I'm not 100% sure about the lemmatization practice, since we also have etymologically 'correct' cases of ⲕⲱⲕⲁϩⲏⲩ and ⲕⲏⲕⲁϩⲏⲩ. Shouldn't we normalize ⲕⲁⲕⲁϩⲏⲩ ⲧⲟ ⲕⲏⲕⲁϩⲏⲩ and then lemmatize normally? I guess this is the difference between calling it a variant and a legitimate new word, distinct from ⲕⲏⲕⲁϩⲏⲩ. They mean exactly the same, right?

ctschroeder commented 6 years ago

(At least that’s my understanding. I may be misreading what your suggesting though. The object pronoun appears between the verb and adv. So it’s not one lemma in CS’s model. Right?)

amir-zeldes commented 6 years ago

In the ⲕⲏⲕ version there is no pronoun, that is if we interpret it as stative of ⲕⲱⲕ. If that's the 'preferred' version, we could normalized the whole thing away and treat the variant as a corruption at the orig level (similar to, say, ⲕⲟⲗⲗⲩϭⲉ for ⲕⲟⲗⲗⲏⲅⲓⲟⲛ).

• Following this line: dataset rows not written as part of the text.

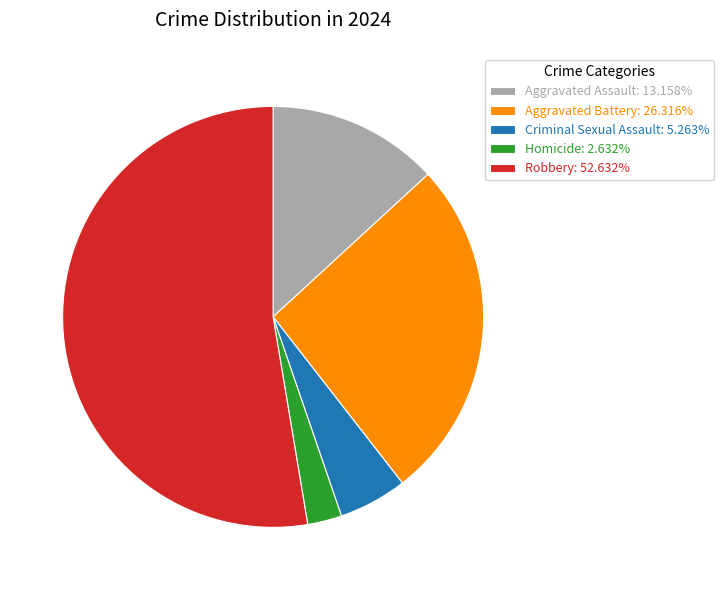

How many slices are in this pie chart?

5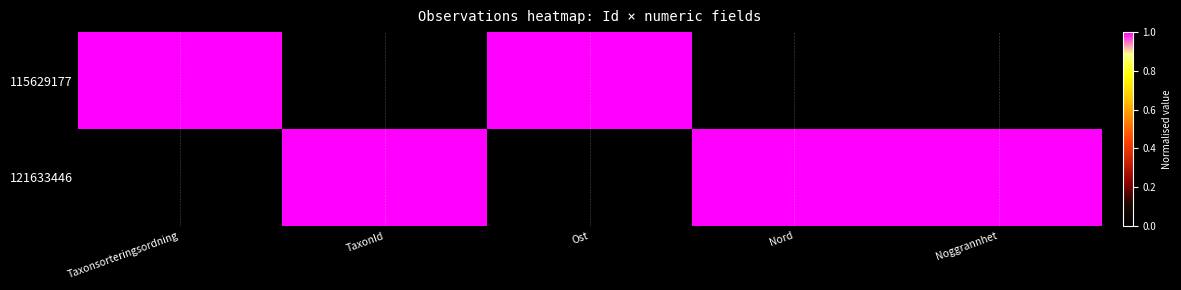

Which series has the largest range (max minus min)?

115629177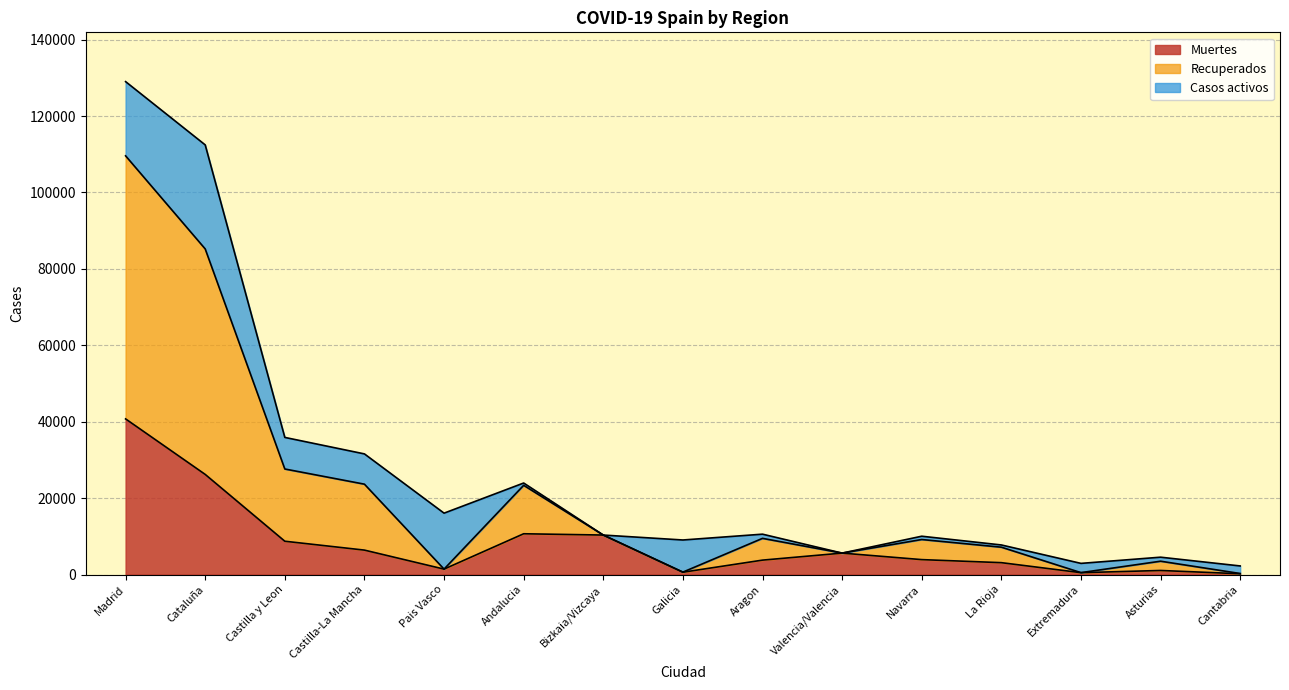

How many data points in Muertes are above 3905?

7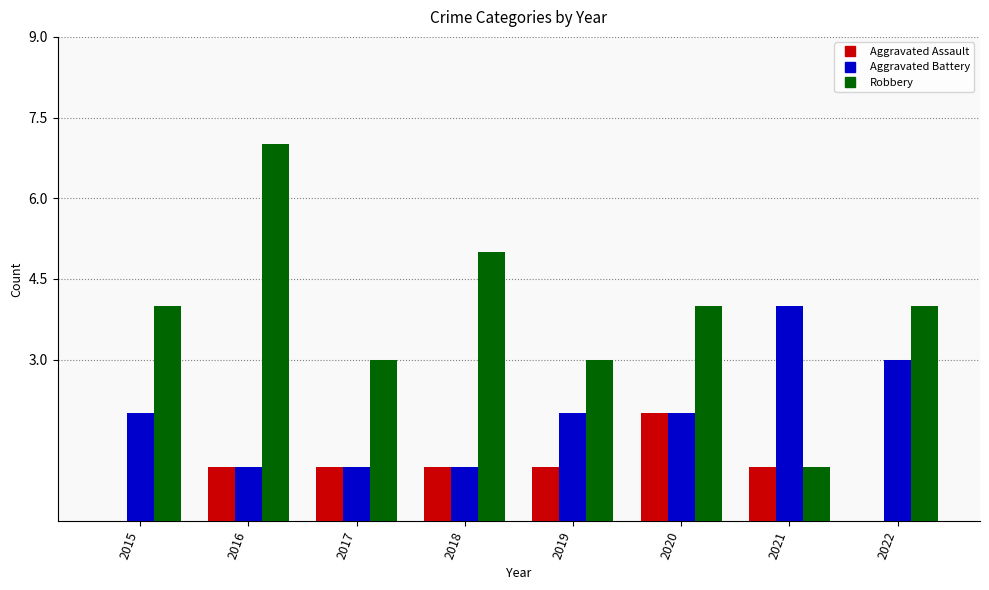

What is the average value of the Robbery series?

4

The main question for me is what will users look for: will they be upset to miss these cases when they search for ⲕⲏⲕⲁϩⲏⲩ, or will they be more upset when looking for norm ⲕⲁϩⲏⲩ, not realizing this type of form should be searched for as orig...

ctschroeder commented 6 years ago

I agree with your solution for ⲕⲏⲕⲁϩⲏⲩ, but that is not the instance that prompted my thread. See my earlier comment, the attestation is ϫⲉⲁⲩⲕⲁⲁϥ ⲕⲁϩⲏⲩ with a pronoun.

amir-zeldes commented 6 years ago

Oh, I'm sorry, my bad. I understand the construction now. Yeah, ⲕⲱ makes sense here, and yes, it must all be separate norms.